[Records from a data source]
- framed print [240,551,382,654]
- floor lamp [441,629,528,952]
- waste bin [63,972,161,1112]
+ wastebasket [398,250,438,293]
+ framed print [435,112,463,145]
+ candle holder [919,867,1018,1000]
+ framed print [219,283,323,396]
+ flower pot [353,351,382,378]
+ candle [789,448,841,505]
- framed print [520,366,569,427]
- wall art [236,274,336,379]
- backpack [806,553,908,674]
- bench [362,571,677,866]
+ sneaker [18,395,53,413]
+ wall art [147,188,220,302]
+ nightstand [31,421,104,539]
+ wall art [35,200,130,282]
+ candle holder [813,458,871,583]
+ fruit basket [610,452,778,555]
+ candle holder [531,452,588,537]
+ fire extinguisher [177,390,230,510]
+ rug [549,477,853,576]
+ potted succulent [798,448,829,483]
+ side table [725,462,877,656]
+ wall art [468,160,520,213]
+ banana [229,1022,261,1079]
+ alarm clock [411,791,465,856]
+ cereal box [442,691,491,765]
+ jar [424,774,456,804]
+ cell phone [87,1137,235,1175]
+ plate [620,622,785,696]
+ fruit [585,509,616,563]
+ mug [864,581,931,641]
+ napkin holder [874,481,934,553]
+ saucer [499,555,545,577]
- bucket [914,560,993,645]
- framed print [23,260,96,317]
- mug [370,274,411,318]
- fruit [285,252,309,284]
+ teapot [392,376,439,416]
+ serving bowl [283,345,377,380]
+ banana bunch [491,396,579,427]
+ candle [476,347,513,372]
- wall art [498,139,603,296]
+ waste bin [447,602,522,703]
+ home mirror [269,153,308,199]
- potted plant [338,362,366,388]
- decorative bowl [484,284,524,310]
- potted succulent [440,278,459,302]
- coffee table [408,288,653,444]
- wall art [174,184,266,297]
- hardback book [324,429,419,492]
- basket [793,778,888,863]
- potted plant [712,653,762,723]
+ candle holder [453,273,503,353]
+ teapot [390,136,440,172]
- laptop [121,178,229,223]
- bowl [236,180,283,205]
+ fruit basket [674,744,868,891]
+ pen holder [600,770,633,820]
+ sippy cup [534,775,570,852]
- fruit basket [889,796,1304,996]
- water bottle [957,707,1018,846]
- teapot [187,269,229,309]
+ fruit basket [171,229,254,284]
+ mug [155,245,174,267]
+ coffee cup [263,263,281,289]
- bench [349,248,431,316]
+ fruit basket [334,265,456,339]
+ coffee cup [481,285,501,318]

* **Task**
From beginning to end, the data must be duplicated exactly.

* **Answer to this problem**
- framed print [240,551,382,654]
- floor lamp [441,629,528,952]
- waste bin [63,972,161,1112]
+ wastebasket [398,250,438,293]
+ framed print [435,112,463,145]
+ candle holder [919,867,1018,1000]
+ framed print [219,283,323,396]
+ flower pot [353,351,382,378]
+ candle [789,448,841,505]
- framed print [520,366,569,427]
- wall art [236,274,336,379]
- backpack [806,553,908,674]
- bench [362,571,677,866]
+ sneaker [18,395,53,413]
+ wall art [147,188,220,302]
+ nightstand [31,421,104,539]
+ wall art [35,200,130,282]
+ candle holder [813,458,871,583]
+ fruit basket [610,452,778,555]
+ candle holder [531,452,588,537]
+ fire extinguisher [177,390,230,510]
+ rug [549,477,853,576]
+ potted succulent [798,448,829,483]
+ side table [725,462,877,656]
+ wall art [468,160,520,213]
+ banana [229,1022,261,1079]
+ alarm clock [411,791,465,856]
+ cereal box [442,691,491,765]
+ jar [424,774,456,804]
+ cell phone [87,1137,235,1175]
+ plate [620,622,785,696]
+ fruit [585,509,616,563]
+ mug [864,581,931,641]
+ napkin holder [874,481,934,553]
+ saucer [499,555,545,577]
- bucket [914,560,993,645]
- framed print [23,260,96,317]
- mug [370,274,411,318]
- fruit [285,252,309,284]
+ teapot [392,376,439,416]
+ serving bowl [283,345,377,380]
+ banana bunch [491,396,579,427]
+ candle [476,347,513,372]
- wall art [498,139,603,296]
+ waste bin [447,602,522,703]
+ home mirror [269,153,308,199]
- potted plant [338,362,366,388]
- decorative bowl [484,284,524,310]
- potted succulent [440,278,459,302]
- coffee table [408,288,653,444]
- wall art [174,184,266,297]
- hardback book [324,429,419,492]
- basket [793,778,888,863]
- potted plant [712,653,762,723]
+ candle holder [453,273,503,353]
+ teapot [390,136,440,172]
- laptop [121,178,229,223]
- bowl [236,180,283,205]
+ fruit basket [674,744,868,891]
+ pen holder [600,770,633,820]
+ sippy cup [534,775,570,852]
- fruit basket [889,796,1304,996]
- water bottle [957,707,1018,846]
- teapot [187,269,229,309]
+ fruit basket [171,229,254,284]
+ mug [155,245,174,267]
+ coffee cup [263,263,281,289]
- bench [349,248,431,316]
+ fruit basket [334,265,456,339]
+ coffee cup [481,285,501,318]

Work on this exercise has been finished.